Document text section start

The two new Volans reports follow last fall’s publication of The Breakthrough Challenge, a book co-authored by Elkington and Jochen Zeitz, formerly chairman and CEO of Puma, based on the work of The B Team (which Zeitz co-chairs). It described how to redefine business “to account for true long–term costs throughout supply chains,” and how leaders “must rethink everything: what counts on balance sheets, how to incentivize performance, who does what in the C–suite and even what inspires us.”

Make or break

“The Stretch Agenda” focuses on the period between now and 2025 — what Elkington has dubbed the “breakthrough decade.” It’s make-or-break time, he says:

"By 2025, marking the end of the Decade, the United Nations predicts that world population will have broken the 8 billion people barrier.  Scientists talk of the dawn of the 'Anthropocene,' a geological era in which our species has global environmental impacts akin to geological forces. Such pressures are turning up the heat under a global pressure cooker."

The pressure cooker is an apt metaphor, as described by the graphic above, culled from “The Stretch Agenda.” (Elkington says the graphic was “inspired by the World Economic Forum’s work on Global Risks since 1995.”)

“It’s no accident that the repeated word at the heart of the diagram is security — energy, food, water and climate security,” wrote Elkington. “What used to be seen as citizenship issues are now evolving into major security issues.”

Document text section end
Dataset entries section start

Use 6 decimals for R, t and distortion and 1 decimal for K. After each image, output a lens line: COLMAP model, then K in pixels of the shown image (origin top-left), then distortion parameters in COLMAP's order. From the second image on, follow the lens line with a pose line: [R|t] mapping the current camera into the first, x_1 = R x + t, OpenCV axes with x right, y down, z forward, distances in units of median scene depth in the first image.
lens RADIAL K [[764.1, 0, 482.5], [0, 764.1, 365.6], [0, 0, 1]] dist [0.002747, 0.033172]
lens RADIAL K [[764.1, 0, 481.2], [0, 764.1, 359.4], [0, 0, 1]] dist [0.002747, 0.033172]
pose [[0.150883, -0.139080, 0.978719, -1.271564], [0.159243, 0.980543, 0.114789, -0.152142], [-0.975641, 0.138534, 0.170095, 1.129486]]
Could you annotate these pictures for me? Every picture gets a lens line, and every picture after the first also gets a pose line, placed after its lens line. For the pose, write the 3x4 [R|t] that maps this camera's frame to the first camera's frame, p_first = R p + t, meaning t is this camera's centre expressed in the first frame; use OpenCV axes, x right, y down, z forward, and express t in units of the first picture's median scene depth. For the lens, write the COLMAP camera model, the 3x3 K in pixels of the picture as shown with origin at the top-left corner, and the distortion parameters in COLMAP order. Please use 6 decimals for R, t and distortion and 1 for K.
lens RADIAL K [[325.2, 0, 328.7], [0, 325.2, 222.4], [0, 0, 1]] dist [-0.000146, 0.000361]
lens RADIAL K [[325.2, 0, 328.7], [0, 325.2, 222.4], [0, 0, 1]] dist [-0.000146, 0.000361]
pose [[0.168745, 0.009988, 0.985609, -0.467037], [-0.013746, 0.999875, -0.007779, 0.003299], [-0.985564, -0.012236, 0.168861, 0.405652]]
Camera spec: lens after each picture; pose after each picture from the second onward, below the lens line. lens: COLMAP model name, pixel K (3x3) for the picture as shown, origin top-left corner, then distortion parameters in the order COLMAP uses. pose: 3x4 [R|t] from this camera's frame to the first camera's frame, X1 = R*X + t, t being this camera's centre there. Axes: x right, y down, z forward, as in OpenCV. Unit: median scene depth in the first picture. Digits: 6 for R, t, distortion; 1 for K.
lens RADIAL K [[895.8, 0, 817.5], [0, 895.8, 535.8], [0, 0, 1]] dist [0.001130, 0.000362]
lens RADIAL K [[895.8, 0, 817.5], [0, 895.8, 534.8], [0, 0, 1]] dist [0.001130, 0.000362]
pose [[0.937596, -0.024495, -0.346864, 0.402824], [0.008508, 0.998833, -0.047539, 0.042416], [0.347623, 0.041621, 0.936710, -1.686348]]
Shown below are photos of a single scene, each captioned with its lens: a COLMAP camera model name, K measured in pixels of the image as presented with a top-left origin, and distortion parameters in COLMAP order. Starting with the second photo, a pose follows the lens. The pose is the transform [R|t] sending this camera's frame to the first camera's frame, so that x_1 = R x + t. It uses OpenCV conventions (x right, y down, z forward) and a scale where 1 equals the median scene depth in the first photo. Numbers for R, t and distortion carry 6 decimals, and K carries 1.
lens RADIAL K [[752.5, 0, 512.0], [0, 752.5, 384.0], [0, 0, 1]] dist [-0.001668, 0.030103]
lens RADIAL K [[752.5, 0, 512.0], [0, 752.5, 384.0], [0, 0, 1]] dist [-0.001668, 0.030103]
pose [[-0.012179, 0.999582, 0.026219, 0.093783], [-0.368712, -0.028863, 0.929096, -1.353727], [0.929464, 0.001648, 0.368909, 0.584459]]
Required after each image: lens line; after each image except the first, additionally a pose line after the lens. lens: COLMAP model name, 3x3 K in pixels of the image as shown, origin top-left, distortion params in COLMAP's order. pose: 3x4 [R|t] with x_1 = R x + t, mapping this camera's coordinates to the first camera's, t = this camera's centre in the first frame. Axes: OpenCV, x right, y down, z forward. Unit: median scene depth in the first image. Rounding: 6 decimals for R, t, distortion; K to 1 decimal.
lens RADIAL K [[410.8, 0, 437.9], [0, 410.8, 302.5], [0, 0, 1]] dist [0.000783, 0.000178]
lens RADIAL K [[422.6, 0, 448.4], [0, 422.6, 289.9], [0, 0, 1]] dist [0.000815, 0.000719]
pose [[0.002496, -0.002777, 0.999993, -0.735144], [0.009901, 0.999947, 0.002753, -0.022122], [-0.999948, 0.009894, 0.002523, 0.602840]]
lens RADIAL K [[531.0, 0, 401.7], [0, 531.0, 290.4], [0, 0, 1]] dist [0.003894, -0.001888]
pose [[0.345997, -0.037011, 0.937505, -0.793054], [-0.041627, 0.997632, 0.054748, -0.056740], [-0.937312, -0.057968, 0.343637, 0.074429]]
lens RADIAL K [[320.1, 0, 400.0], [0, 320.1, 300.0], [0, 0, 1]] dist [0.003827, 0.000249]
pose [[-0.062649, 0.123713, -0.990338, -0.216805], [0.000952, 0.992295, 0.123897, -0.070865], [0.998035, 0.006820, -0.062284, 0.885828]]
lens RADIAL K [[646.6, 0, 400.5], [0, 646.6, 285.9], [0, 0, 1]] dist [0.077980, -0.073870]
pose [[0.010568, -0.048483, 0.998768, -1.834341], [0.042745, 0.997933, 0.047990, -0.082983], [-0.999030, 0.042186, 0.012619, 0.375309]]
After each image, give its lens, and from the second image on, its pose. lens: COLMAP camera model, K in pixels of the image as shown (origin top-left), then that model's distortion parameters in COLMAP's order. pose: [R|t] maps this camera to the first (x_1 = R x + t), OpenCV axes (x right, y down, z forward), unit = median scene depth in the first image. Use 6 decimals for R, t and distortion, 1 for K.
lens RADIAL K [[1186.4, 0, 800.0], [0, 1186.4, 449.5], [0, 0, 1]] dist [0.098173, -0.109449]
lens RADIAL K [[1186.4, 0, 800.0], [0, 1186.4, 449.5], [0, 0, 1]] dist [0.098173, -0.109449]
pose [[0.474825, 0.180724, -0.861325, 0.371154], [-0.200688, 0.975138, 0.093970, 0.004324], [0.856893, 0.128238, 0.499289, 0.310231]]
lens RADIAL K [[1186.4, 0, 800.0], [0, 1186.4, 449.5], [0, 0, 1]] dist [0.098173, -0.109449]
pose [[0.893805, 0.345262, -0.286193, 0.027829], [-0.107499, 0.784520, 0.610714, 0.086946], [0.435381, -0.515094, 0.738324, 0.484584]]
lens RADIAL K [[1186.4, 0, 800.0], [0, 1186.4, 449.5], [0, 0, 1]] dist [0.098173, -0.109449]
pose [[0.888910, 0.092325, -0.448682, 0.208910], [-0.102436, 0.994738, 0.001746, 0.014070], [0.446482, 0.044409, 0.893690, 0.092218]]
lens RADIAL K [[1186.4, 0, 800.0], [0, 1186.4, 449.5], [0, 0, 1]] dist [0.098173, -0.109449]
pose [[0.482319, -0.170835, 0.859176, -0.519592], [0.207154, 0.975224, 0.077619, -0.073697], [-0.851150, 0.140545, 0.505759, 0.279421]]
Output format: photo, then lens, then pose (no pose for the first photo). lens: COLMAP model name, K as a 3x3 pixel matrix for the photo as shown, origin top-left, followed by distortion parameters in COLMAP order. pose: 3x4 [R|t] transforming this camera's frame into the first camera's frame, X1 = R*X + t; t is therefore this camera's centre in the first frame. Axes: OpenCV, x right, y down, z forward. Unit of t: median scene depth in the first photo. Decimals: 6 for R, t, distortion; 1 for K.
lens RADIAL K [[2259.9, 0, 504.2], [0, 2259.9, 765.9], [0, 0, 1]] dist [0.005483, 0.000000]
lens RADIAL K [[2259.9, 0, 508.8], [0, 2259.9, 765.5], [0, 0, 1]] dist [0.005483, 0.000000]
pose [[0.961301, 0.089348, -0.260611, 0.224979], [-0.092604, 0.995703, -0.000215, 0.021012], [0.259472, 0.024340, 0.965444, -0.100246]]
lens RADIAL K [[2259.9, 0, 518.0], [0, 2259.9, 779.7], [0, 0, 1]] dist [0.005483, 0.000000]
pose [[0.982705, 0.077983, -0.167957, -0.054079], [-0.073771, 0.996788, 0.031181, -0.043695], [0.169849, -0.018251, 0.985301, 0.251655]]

Dataset entries section end

Continue the article on the Volans report "The Stretch Agenda" from its last sentence.

▶ **Result of the task**
Curtain up

“The Stretch Agenda” is a departure from your typical management treatise. It takes the form of a play, featuring a cast of characters who comprise top management at “MN-Co,” a fictional 33,000-employee multinational company. MN-Co features a veritable Benetton ad’s worth of leaders: Diane, the Canadian chair; Dieter, the German CFO; Monique, the French head of HR; Indra, the Indian “Chief Stretch Officer”; Wang, the “young graduate leader” from China, working in Diane's office. You get the idea.

The play — the chapters are titled “Act 1, Scene 1,” and so on — finds both board and C-suite players meeting to discuss a critical point in the development of their firm, which owns a globally recognized family of brands across a number of industry sectors. The company is finding it tougher to attract top talent. It is slipping in some key sustainability indices. Its future is slipping away. 

As Elkington explains, this team embodies years of experience and diverse world views. They know they are incumbents in many markets, and are considering how they can become insurgents. They discuss how their business can shift strategy, focusing both on risks and opportunities.

Spoiler alert: The closing scene sees two future leaders step up to challenge the C-suite to embrace stretch, with urgency, and a stretch checklist emerges as a first step for MN-Co to explore the stretch agenda.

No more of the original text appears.